Reading passage —
>>
# Divide overflow



## RubyLaser (Jul 12, 2006)

Please can someone help, I am currently doing a varsity project on a rubylaser and the controller is on an IBM xt computer. It has dos 3.30 on it. And now when i start the computer it says divide overflow after checking for ram. I am really stuck because that PC had all the software on it! On a side note is if i can somehow recover the data can i use a GWbasic emulator in xp to run programs originally designed for that xt?

Thanks


----------



## JohnWill (Oct 19, 2002)

Well, you can obviously remove the drive and read the stuff. Typically, a divide overflow is either bad memory or perhaps corruption on the disk. Before you do anything else with it, I'd try to copy the data off if you don't have any other backup. I'd also ask why you don't have any other backup for a 20 year old machine! 

As far as running it on another machine, we'd have to know more about the software. You could use something like Microsoft Virtual PC or VMWARE if it's just a DOS application that doesn't access the hardware directly.
<<
Recorded data —
>>
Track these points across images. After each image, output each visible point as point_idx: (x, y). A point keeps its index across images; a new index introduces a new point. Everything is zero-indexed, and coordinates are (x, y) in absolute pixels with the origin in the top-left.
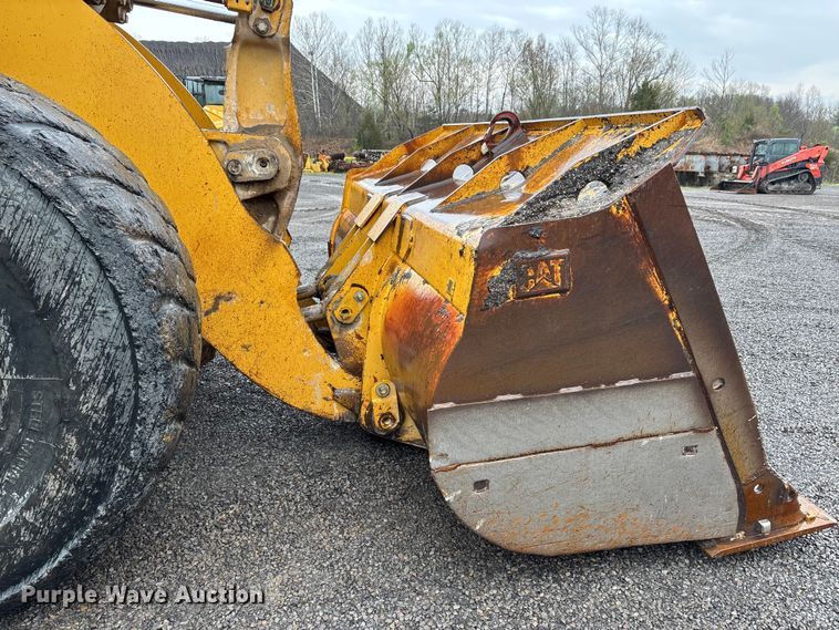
<<
Your instructions —
Answer these questions about the divide overflow thread:
(a) Which version of DOS is installed on the IBM XT?
(b) According to the reply, what typically causes a divide overflow?
(c) Which two programs does the reply name for running a DOS application on another machine?

Exercise answer —
(a) DOS 3.30.
(b) Bad memory or corruption on the disk.
(c) Microsoft Virtual PC and VMWARE.